:: ACTIVITY ::
Reproduce verbatim the stretch of the material from its very start through the line containing "- **Completion:** Success", including that line.

:: DATA EXTRACT ::
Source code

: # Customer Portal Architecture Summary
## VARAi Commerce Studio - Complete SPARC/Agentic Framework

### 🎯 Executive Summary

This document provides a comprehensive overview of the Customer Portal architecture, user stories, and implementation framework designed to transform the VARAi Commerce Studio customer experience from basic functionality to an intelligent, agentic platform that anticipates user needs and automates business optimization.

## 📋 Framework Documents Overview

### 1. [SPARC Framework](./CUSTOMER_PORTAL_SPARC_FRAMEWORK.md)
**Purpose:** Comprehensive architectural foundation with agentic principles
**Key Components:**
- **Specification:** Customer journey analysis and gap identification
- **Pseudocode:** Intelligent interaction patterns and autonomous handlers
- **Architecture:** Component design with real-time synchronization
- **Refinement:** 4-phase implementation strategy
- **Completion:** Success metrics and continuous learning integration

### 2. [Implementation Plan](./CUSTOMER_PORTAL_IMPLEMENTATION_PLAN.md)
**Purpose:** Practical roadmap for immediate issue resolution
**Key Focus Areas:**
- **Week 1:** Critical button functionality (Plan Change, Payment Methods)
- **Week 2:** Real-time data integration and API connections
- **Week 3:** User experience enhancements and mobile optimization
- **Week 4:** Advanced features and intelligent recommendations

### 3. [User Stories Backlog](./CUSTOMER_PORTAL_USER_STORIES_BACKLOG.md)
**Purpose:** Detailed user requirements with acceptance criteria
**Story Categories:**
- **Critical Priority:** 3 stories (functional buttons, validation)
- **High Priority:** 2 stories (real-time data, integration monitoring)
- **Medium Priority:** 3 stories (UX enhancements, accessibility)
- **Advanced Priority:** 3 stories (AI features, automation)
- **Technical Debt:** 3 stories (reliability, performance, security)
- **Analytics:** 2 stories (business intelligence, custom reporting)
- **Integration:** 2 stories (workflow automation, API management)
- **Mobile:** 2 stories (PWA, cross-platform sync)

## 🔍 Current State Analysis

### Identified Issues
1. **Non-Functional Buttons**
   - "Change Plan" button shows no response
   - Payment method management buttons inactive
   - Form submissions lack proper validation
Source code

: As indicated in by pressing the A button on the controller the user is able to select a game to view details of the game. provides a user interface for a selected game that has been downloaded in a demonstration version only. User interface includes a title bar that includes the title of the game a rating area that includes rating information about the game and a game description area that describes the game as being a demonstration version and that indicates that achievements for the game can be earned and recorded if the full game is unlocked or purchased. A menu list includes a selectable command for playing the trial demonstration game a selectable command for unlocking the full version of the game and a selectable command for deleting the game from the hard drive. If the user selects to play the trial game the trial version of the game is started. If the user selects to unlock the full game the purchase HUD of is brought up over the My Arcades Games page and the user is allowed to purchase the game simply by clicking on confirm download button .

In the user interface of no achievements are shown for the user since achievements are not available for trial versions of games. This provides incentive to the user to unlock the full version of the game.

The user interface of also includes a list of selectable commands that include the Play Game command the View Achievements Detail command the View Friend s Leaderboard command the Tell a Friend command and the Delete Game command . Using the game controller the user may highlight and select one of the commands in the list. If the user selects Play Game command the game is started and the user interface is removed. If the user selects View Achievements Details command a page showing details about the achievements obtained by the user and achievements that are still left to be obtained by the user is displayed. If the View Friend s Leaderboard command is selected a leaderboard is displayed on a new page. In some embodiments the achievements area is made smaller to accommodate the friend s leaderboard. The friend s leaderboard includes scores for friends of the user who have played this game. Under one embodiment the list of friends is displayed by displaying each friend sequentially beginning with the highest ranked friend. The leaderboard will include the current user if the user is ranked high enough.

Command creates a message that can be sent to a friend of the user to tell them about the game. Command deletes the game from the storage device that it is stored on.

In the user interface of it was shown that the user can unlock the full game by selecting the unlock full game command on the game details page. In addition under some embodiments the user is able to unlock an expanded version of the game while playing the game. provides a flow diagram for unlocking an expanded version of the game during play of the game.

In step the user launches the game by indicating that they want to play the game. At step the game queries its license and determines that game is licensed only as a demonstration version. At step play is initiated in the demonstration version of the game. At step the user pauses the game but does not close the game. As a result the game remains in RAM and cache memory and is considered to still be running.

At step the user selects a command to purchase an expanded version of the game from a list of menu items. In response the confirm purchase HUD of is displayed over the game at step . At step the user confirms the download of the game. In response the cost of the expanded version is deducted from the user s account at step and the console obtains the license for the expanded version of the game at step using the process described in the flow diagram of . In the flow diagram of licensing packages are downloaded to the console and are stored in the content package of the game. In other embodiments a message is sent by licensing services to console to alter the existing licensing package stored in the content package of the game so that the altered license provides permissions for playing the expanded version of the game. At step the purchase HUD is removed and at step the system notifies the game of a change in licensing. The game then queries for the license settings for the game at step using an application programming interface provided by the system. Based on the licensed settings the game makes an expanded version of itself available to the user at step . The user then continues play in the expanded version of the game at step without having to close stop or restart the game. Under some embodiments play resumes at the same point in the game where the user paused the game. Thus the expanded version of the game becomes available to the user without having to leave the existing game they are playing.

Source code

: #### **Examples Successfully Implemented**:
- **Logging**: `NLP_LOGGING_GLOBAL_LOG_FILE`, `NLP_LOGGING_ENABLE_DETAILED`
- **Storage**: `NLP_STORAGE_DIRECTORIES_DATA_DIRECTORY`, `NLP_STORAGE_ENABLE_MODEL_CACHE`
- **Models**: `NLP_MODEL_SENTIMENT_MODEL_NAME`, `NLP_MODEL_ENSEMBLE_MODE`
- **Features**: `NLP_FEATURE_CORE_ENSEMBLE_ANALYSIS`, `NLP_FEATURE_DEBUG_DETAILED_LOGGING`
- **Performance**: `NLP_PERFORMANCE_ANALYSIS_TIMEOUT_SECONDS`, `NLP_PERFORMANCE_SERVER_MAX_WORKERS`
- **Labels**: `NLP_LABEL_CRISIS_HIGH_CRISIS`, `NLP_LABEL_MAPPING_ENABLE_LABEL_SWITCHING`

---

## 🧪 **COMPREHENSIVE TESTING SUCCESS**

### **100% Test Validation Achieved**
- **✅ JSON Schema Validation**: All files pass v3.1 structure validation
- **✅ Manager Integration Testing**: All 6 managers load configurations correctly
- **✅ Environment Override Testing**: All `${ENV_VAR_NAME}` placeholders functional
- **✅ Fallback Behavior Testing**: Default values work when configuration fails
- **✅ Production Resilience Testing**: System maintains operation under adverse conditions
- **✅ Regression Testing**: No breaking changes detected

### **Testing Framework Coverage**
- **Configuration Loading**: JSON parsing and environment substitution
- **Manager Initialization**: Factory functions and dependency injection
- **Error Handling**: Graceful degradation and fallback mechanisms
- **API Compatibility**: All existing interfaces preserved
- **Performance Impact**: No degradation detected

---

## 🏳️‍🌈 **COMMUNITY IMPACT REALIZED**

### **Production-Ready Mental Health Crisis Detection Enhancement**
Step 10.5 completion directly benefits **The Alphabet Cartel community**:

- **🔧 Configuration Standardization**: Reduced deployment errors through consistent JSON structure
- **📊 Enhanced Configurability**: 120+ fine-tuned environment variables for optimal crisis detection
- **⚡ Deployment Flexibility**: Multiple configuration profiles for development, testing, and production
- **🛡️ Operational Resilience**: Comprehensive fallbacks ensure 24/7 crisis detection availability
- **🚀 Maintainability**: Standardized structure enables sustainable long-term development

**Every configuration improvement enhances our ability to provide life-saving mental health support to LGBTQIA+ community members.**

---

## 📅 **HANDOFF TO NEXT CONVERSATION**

:: RESPONSE ::
Source code

: # Customer Portal Architecture Summary
## VARAi Commerce Studio - Complete SPARC/Agentic Framework

### 🎯 Executive Summary

This document provides a comprehensive overview of the Customer Portal architecture, user stories, and implementation framework designed to transform the VARAi Commerce Studio customer experience from basic functionality to an intelligent, agentic platform that anticipates user needs and automates business optimization.

## 📋 Framework Documents Overview

### 1. [SPARC Framework](./CUSTOMER_PORTAL_SPARC_FRAMEWORK.md)
**Purpose:** Comprehensive architectural foundation with agentic principles
**Key Components:**
- **Specification:** Customer journey analysis and gap identification
- **Pseudocode:** Intelligent interaction patterns and autonomous handlers
- **Architecture:** Component design with real-time synchronization
- **Refinement:** 4-phase implementation strategy
- **Completion:** Success metrics and continuous learning integration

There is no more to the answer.